What you (and Dalelaroy)are saying makes sense and I am not arguing against the logic, however "they" don't keep the same number of ROP's from the mid range to the high end, thats just the point, HD 5850 does not have the same amount of ROP's as the HD 5870 does even though they both have the same memory bus, why? because as i said, each cards has its market segement as well as they both have different SP's, because there are links with TMU's, SP's and Rop's, the 5850 with it's lesser SP count is given
First of all the HD5850 and HD5870 do have the same ammount of ROPs. Second you are right regarding the links, there is probably a close limit in the relation between ROPs and memory bandwidth, personally I think this limit is mostly on z/stencil. The two main purposes of ROPs are to calculate z/stencil and blend final pixels, either one requires writing to memory, so there is a strong relation between both.
I stand to be corrected in what follows, as I'm in no way an expert, but it's what I understand from the things I do know or have heard about. Let's explain it with an example, and let's take the HD5870 numbers from the chart in the OP.
Memory bandwidth: 153.6 G
B/s == 1228.8 G
b/s
Pixel fillrate: 27.2 GPixel/s
Z/stencil: 108.8 G
Samples/s
Now for stencil the most common used value is one byte per pixel, while Z sample in modern games is either 24 bit or 32 bit, because 16 bit creates artifacts.

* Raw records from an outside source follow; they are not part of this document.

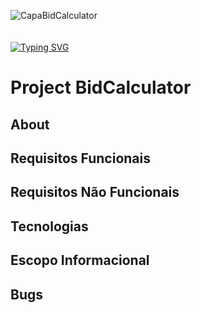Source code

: ![CapaBidCalculator](https://user-images.githubusercontent.com/113690864/228866780-26b69a12-9075-40e5-9671-38d72debc3c5.gif)
<br><br><br>
[![Typing SVG](https://readme-typing-svg.demolab.com?font=Fira+Code&pause=1000&width=435&lines=BidCalculator!;ReactJS+-+Axios+-+Json+Server!&pause=1000&color=00bdd6&width=435)](https://git.io/typing-svg)

# Project BidCalculator


## About
## Requisitos Funcionais
## Requisitos Não Funcionais 
## Tecnologias
## Escopo Informacional
## Bugs 
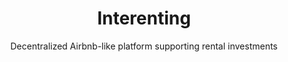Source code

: <div style="text-align: center;">
  <h1>Interenting</h1>

  <p> Decentralized Airbnb-like platform supporting rental investments
  </p>
</div>
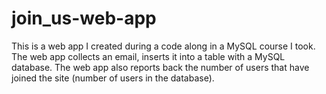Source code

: # join_us-web-app
This is a web app I created during a code along in a MySQL course I took. The web app collects an email, inserts it into a table with a MySQL database. The web app also reports back the number of users that have joined the site (number of users in the database).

Thus the average bit-lenght of samples is going to be between 8 and 24/32, let's settle down to 16 bit samples. Simple math from the specs tells that 108.8 Gsamples x 16 bit samples = 1740,8 Gb/s.

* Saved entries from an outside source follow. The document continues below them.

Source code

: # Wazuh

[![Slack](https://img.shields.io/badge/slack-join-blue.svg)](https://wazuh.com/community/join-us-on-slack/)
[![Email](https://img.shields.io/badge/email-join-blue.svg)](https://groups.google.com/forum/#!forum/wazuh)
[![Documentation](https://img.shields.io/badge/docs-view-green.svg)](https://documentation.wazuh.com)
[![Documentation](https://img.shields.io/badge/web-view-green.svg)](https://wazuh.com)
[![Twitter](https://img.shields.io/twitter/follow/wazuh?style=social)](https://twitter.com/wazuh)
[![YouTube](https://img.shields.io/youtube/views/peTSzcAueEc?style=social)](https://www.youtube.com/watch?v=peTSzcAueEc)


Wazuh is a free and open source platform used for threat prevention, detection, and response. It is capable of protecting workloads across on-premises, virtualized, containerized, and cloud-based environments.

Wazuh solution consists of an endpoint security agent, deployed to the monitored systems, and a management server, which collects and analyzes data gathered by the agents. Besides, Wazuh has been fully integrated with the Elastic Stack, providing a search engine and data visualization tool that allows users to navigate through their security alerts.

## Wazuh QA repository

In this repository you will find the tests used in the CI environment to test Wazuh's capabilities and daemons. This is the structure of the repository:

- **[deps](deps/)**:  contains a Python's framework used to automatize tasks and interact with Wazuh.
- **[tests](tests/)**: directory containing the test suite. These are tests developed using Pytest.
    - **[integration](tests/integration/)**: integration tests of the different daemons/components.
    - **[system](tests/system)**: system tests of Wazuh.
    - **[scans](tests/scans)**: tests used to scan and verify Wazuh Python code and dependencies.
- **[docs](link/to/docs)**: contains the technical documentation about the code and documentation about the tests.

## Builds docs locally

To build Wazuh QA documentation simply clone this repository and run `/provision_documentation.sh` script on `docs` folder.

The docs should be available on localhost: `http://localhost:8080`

As you can see the required bandwidth to write z/stencil only scenarios already exceeds memory bandwidth limitations and it's worse in the cases when it's doing Z test. Of course the ROPs also have to write down pixels so I understand that is less taxing and makes up for the difference, because typical HDR pixels are 16 bit wide (per channel), so 27.2 GPixel/s x 16 bit* = 435.2 Gb/s and output of current games is 32 bit so 870.4 Gb/s.

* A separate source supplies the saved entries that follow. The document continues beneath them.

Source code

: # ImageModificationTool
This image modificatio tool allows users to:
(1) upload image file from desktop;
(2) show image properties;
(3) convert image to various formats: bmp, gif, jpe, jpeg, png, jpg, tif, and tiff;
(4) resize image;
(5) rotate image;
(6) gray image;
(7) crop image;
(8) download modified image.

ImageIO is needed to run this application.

* Here I have to admit I don't know if the pixels are blended and written separately by channels or alltogether. In case of the latter, the figure jumps to 1740.8 Gb/s (64 bit x 27.2 GPixel/s) again, and may actually reflect better the relation as the average of both 32 bit and 64 bit outputs is 1305.6 Gb/s, quite similar to the actual memory bandwidth.
As you might have guessed already doubling (even increasing) the ROPs is not going to yield any substantial gains, even with the increased 25% GDDR5 speed of 7 GT/s modules, especially considering that above numbers are only for write operations (and not all of them) and you still have to take into account read operations.
That being said, the above is just talking about theoretical throughouput and the effective balance. On practice, I think that 32 ROPs are more than enough for the kind of performance we can expect from Cayman and putting 64 would be a waste of die area for little or no gain (something I could see Nvidia doing** but not AMD). 48 would be ideal I guess, but I don't think AMD is willing to use odd numbers, or they would have done it in the past, with crippled 256 bit parts instead of making them 128 bit...
** This is another story, but the reason Nvidia "wastes" die area on 384 bit / 48 ROPs is because they are critical in the proffesional Quadro/Tesla cards, not because it poses any dramatical improvement or necessity on the desktop cards.